#### TEXTO FORNECIDO:
+++
Habemus papam ecologistum
Evaristo E. de
Miranda[i]
A encíclica Laudato Sí, do Papa Francisco, emprega 74 vezes a palavra “natureza”,
55 vezes “meio ambiente” e uma só vez a expressão “Jesus Cristo”, aquela que
designa a segunda pessoa da Santíssima Trindade. Já o mestre galileu, não
divinizado, chamado apenas de Jesus, aparece 22 vezes, o mesmo número de
citações do termo “tecnologia” e menos de metade da “ciência”, evocada 55
vezes. Contudo, a Academia Pontifícia de Ciências, com mais de uma dezena de
prêmios Nobel, parece não ter contribuído muito e não é evocada. A palavra
democracia não existe no texto.
A encíclica é densa. Merece
leitura, estudo e reflexão. Nela, a questão ecológica é abordada, não apenas em
sua dimensão “natural” stricto sensu.
O documento aborda seu contexto humano, social, político, religioso e cultural.
O texto não é dirigido apenas a bispos e católicos. Fato raríssimo, o Papa fala
na primeira pessoa do singular. Ele deixa de lado o “Nós”, o plural
majestático, característico de pronunciamentos pontifícios. Ele se dirige aos
crentes (judeus, muçulmanos...) e aos não crentes. Para falar à humanidade, o
Papa evoca a responsabilidade de todos em gerir a terra como a nossa casa
comum. Ele defende um crescimento econômico com temperança e sobriedade,
fundado na mudança de comportamentos.
Novos “ismos”. A encíclica não usa uma única vez as palavras
capitalismo e socialismo. Apenas ao evocar a história, menciona o nazismo e o
comunismo. Já alguns “ismos”, de natureza eminentemente comportamental, são de
uso amplo no texto: consumismo, individualismo, relativismo, antropocentrismo,
realismo, condicionalismo e ceticismo.
A encíclica repercutiu
positivamente na mídia. O dever jornalístico levou a muitos artigos e
editoriais com pretensão de resumir o documento. Tarefa difícil. Outros ainda
fizeram e fazem leituras seletivas do documento para sustentar, justificar ou
ampliar suas teses tradicionais. Tem gente que não leu e gostou. Outros não
leram e não gostaram. Sobre um documento
que coloca muitos questionamentos, cabem algumas questões pouco lembradas.
+++
#### AMOSTRAS DE DADOS:

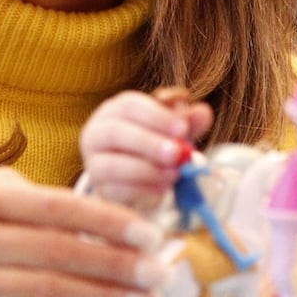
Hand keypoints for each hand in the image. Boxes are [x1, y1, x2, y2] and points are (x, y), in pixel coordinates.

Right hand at [79, 87, 212, 212]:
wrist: (138, 178)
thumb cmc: (156, 144)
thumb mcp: (173, 129)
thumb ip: (187, 120)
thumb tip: (202, 113)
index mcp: (114, 110)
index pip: (129, 105)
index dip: (156, 116)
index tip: (183, 128)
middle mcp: (97, 133)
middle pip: (115, 133)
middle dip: (148, 143)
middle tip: (176, 153)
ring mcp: (94, 163)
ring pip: (112, 165)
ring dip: (147, 170)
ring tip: (174, 174)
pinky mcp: (100, 190)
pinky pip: (116, 191)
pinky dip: (143, 190)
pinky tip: (164, 188)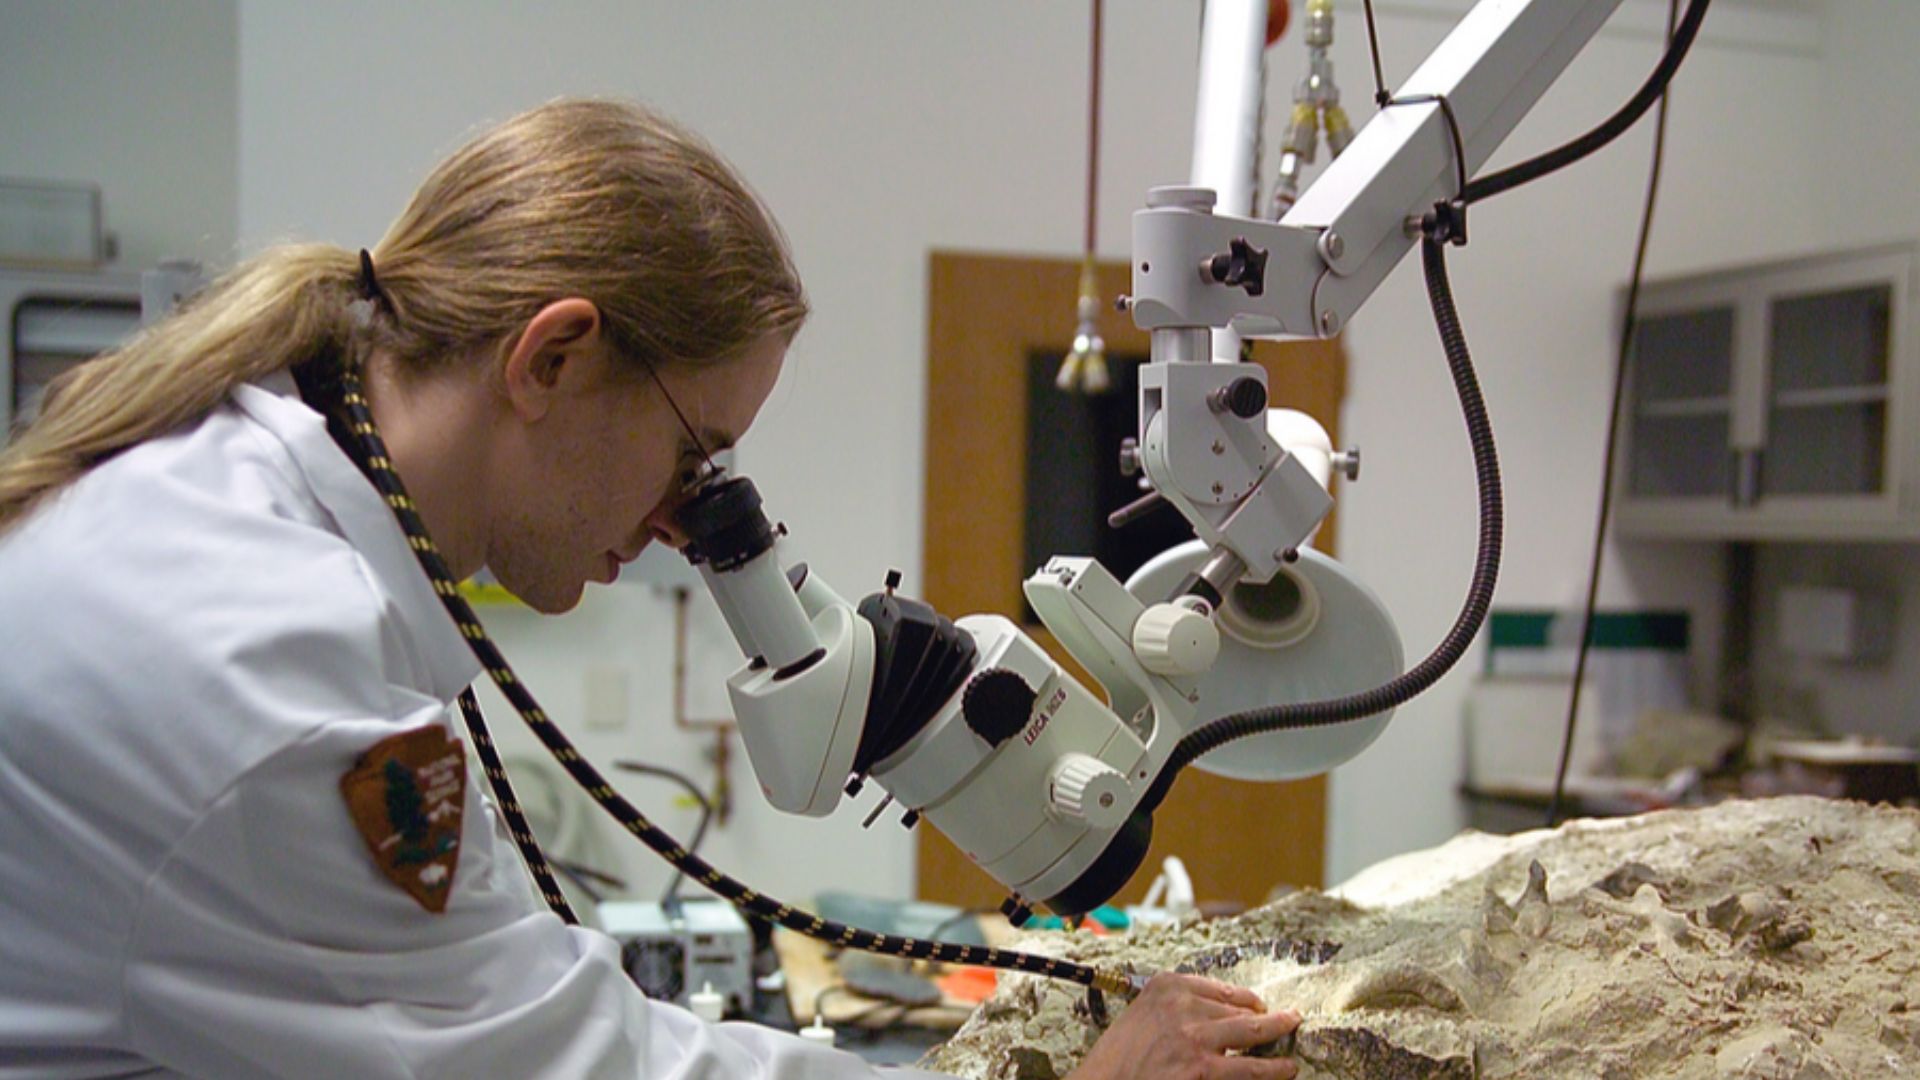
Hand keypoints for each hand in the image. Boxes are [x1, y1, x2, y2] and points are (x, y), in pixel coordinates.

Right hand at [1068, 972, 1301, 1079]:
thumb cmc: (1119, 1058)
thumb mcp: (1143, 1016)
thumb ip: (1178, 1008)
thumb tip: (1222, 1014)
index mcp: (1168, 986)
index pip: (1223, 988)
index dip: (1248, 1000)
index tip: (1259, 1005)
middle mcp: (1183, 1005)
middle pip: (1242, 1008)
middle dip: (1270, 1017)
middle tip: (1289, 1019)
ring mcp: (1194, 1037)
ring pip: (1252, 1034)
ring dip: (1278, 1039)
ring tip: (1291, 1046)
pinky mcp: (1201, 1070)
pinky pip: (1248, 1068)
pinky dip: (1271, 1069)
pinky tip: (1283, 1069)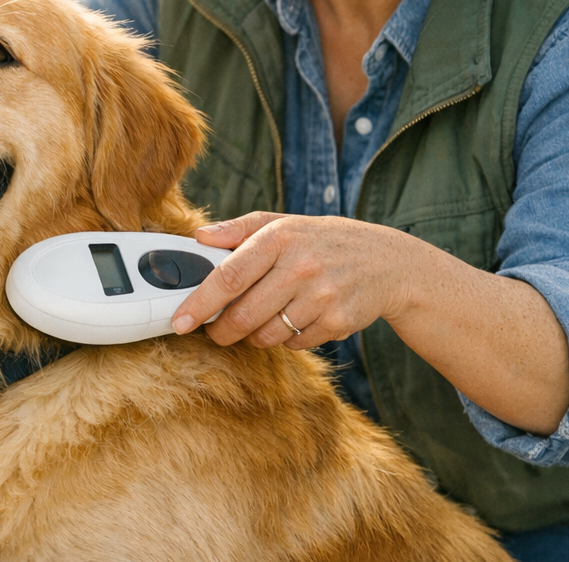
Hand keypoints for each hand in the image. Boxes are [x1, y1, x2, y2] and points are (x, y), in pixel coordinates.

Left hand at [171, 211, 422, 349]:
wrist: (388, 262)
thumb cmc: (323, 241)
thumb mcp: (283, 224)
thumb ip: (238, 229)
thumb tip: (198, 237)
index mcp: (279, 237)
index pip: (229, 276)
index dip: (200, 303)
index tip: (180, 321)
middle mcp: (300, 266)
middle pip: (244, 314)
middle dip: (222, 330)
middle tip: (216, 331)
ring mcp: (322, 296)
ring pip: (267, 335)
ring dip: (254, 336)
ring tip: (259, 320)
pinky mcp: (338, 322)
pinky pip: (294, 344)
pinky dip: (286, 339)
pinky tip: (295, 319)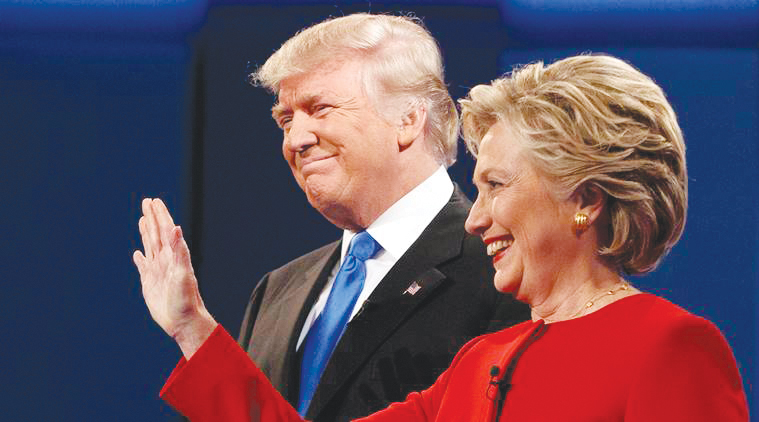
+++
#### ENUNCIADO DA TAREFA:
Transcreva do texto sobre a encíclica Laudato Sí o trecho que começa em “Habemus papam ecologistum” e termina em “existe no texto.”.

#### RESOLUÇÃO DA TAREFA:
Habemus papam ecologistum
Evaristo E. de
Miranda[i]
A encíclica Laudato Sí, do Papa Francisco, emprega 74 vezes a palavra “natureza”,
55 vezes “meio ambiente” e uma só vez a expressão “Jesus Cristo”, aquela que
designa a segunda pessoa da Santíssima Trindade. Já o mestre galileu, não
divinizado, chamado apenas de Jesus, aparece 22 vezes, o mesmo número de
citações do termo “tecnologia” e menos de metade da “ciência”, evocada 55
vezes. Contudo, a Academia Pontifícia de Ciências, com mais de uma dezena de
prêmios Nobel, parece não ter contribuído muito e não é evocada. A palavra
democracia não existe no texto.